Lorsqu’en 1894 un propriétaire de Lacanau, Pierre Ortal, développa le projet de construire sur la dune une station touristique, le projet paraissait insensé. Certes, Soulac et Arcachon attiraient déjà des vacanciers, mais la première était proche de l’estuaire de la Gironde et la seconde sur le Bassin d’Arcachon, deux emplacements logiques. Lacanau n’était « nulle part ». On y accédait à dos de mules par des chemins forestiers. On construisit une ligne de chemin de fer de Lacanau à l’Océan, prolongeant ainsi les lignes qui reliaient déjà Lacanau à Bordeaux, Lesparre et Arès. Elle fut inaugurée en 1906 et ce fut le point de départ de la station. La route, quant à elle, ne fut ouverte que quatre ans plus tard.

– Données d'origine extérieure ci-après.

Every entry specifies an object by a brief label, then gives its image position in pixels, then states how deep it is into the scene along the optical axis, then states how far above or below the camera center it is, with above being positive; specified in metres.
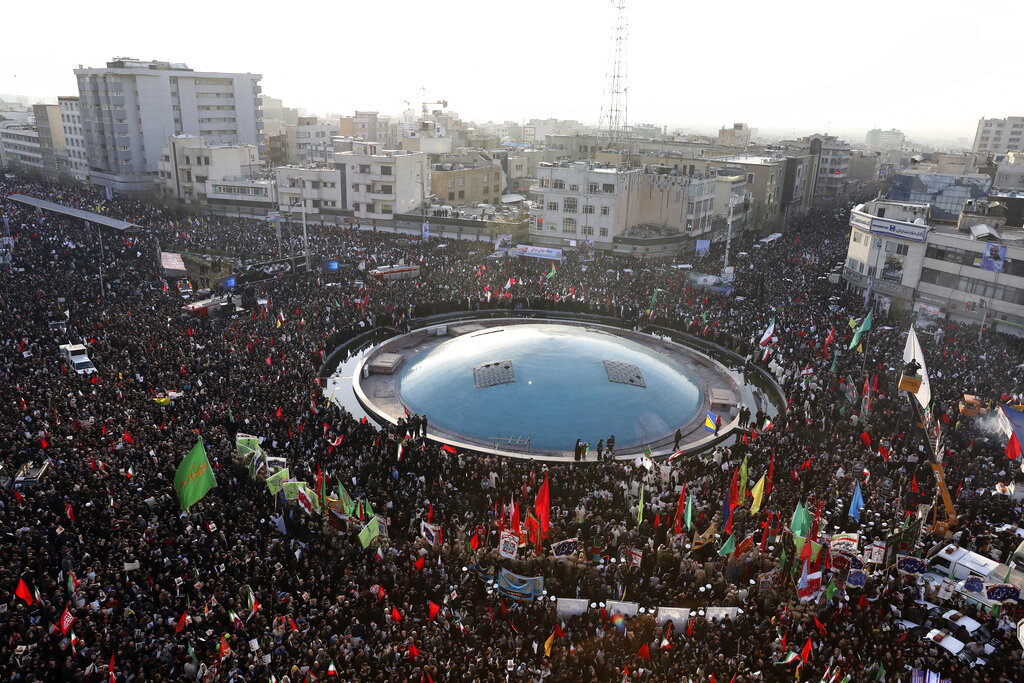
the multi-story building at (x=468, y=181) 78.00 -4.45
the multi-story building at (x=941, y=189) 65.88 -3.44
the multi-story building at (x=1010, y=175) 84.38 -2.35
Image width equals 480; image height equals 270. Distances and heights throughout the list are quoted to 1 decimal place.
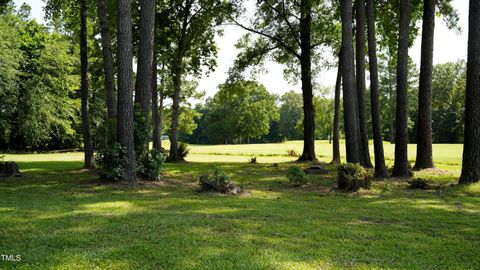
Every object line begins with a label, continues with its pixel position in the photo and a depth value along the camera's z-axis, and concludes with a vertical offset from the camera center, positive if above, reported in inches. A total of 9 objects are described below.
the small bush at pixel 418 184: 474.0 -58.2
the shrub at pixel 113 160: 462.9 -30.4
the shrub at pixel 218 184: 430.7 -54.2
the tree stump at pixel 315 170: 665.0 -59.7
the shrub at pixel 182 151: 966.2 -39.0
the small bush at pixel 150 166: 512.7 -40.9
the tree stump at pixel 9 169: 559.0 -50.5
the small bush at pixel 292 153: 1290.6 -60.3
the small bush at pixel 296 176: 504.7 -52.5
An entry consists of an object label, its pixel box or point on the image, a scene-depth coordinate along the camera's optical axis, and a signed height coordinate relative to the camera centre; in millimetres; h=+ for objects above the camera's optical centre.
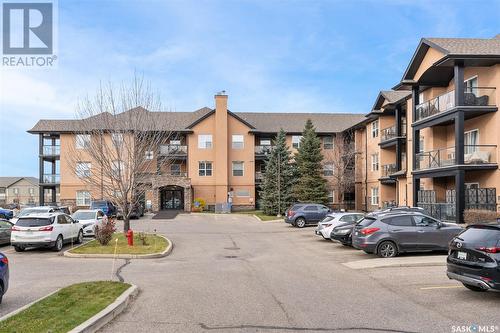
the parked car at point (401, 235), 16703 -1851
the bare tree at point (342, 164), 51312 +2001
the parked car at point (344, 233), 20719 -2241
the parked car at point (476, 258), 8906 -1480
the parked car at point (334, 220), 22734 -1831
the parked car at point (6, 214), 38488 -2529
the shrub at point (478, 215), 22677 -1617
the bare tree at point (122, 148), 22984 +1735
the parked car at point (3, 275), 9255 -1788
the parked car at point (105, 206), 39584 -1924
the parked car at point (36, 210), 27491 -1564
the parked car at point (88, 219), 25688 -1964
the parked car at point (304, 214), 34031 -2318
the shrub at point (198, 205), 53094 -2498
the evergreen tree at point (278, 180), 47438 +236
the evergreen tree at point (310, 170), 46688 +1213
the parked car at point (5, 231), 21453 -2163
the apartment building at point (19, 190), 121625 -1768
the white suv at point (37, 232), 19266 -1999
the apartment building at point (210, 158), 55156 +2957
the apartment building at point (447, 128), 25641 +3483
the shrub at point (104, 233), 19859 -2081
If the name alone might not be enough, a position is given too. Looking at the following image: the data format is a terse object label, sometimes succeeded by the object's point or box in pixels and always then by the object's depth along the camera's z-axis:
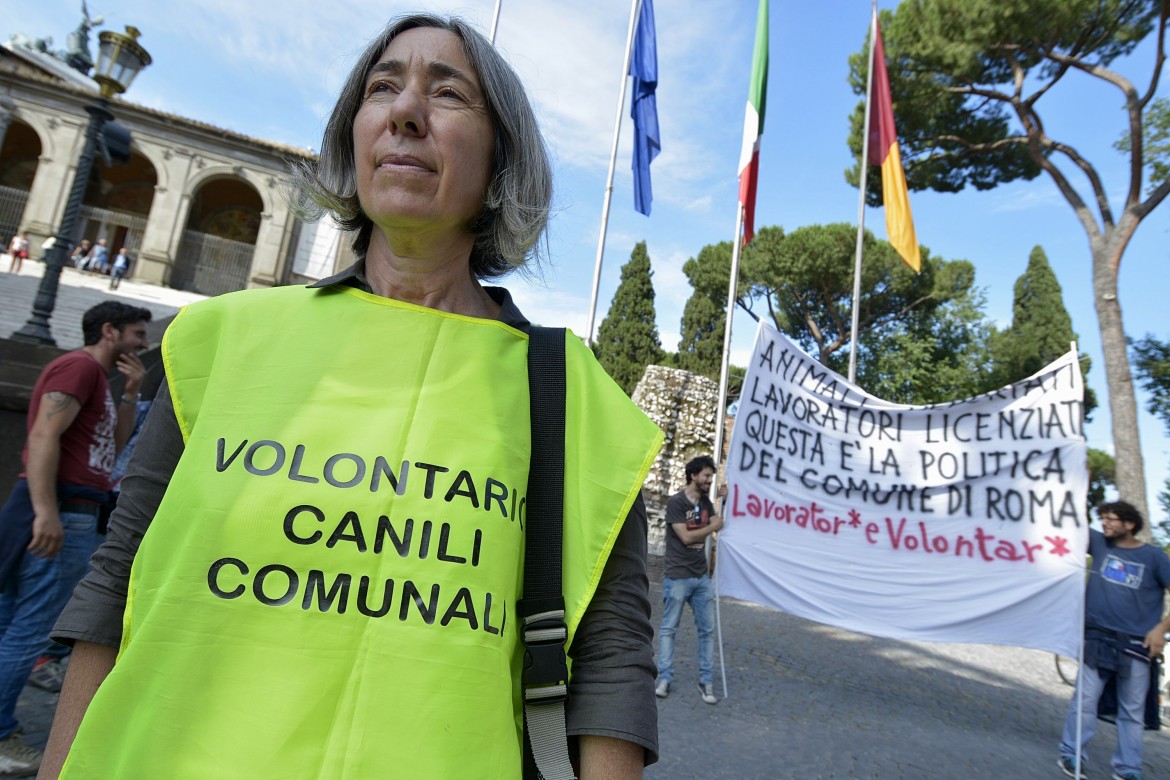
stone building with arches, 21.66
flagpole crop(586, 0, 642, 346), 11.20
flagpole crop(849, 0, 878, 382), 11.91
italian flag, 10.98
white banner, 5.40
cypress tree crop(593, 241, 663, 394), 30.16
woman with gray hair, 0.85
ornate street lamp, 5.98
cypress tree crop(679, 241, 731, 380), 30.80
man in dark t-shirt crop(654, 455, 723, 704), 6.15
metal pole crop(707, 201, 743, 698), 10.96
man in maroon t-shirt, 3.06
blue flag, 11.27
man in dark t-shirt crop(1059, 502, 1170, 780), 5.22
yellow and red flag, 11.45
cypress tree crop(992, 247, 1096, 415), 27.88
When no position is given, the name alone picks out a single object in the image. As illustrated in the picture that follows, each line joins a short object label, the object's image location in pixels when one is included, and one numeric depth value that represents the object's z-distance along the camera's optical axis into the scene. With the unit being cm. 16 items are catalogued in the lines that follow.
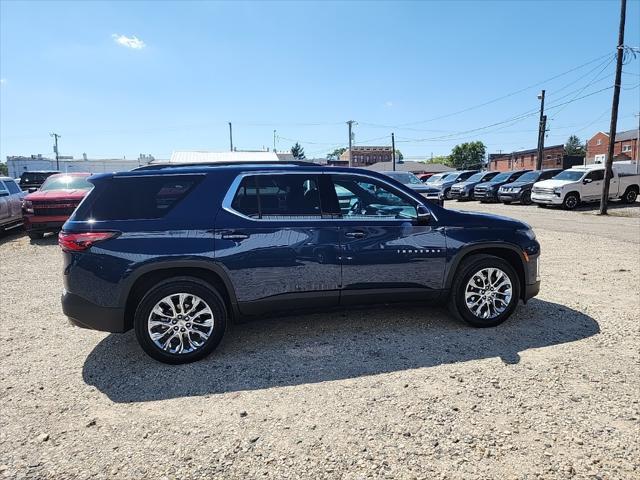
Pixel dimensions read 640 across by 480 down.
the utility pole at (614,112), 1599
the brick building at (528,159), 7762
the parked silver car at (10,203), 1195
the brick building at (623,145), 6481
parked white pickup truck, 1856
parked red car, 1042
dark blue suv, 368
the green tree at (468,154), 11075
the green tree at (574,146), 11539
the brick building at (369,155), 11631
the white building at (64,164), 8525
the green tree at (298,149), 11640
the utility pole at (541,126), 3578
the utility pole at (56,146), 8194
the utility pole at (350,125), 5895
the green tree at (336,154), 13399
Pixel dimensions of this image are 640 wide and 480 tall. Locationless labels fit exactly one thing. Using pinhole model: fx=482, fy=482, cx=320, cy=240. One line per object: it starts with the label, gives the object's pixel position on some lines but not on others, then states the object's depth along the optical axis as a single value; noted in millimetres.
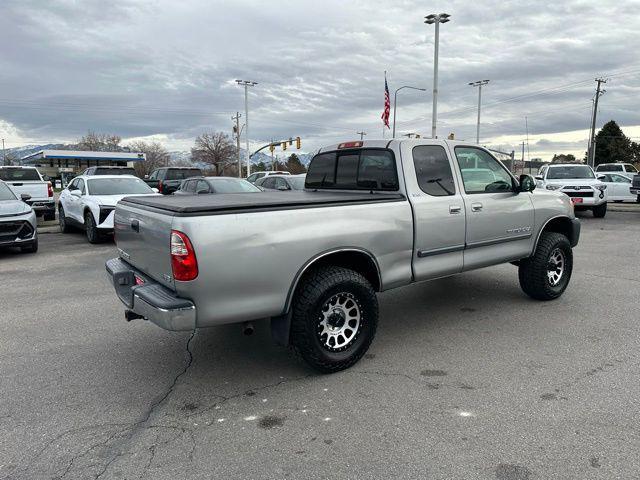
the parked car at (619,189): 20328
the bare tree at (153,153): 93825
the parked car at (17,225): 9281
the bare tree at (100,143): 92938
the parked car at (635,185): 16516
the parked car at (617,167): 27984
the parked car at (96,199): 10758
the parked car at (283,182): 15547
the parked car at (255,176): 24078
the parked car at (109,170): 18906
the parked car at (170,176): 21428
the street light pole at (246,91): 48938
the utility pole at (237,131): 49431
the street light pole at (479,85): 46438
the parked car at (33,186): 14719
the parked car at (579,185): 15383
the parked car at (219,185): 12828
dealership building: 64562
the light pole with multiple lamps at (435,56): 26203
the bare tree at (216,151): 83938
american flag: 28719
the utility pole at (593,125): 47719
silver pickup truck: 3303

Le trajet de Bordeaux à Lacanau Océan par le petit train durait 3 heures. Le convoi se composait de voitures de première, seconde et troisième classes, d’un fourgon avec un compartiment aménagé pour le service de la poste et parfois un wagon à bestiaux, car durant les grandes vacances les chevaux suivaient leurs maîtres. En 1908 furent mises en service seize voitures aux jolies portières arrondies achetées au Metropolitan Railway de Londres. Chaque compartiment s’ouvrait par une porte donnant sur le quai.
Le petit train de Lacanau dépérit peu à peu après la seconde guerre mondiale, supplanté par la route. La fin de l’exploitation fut décidée en 1961. L’emprise de la voie ferrée est maintenant occupée par une piste cyclable départementale qui va jusqu’à Bordeaux.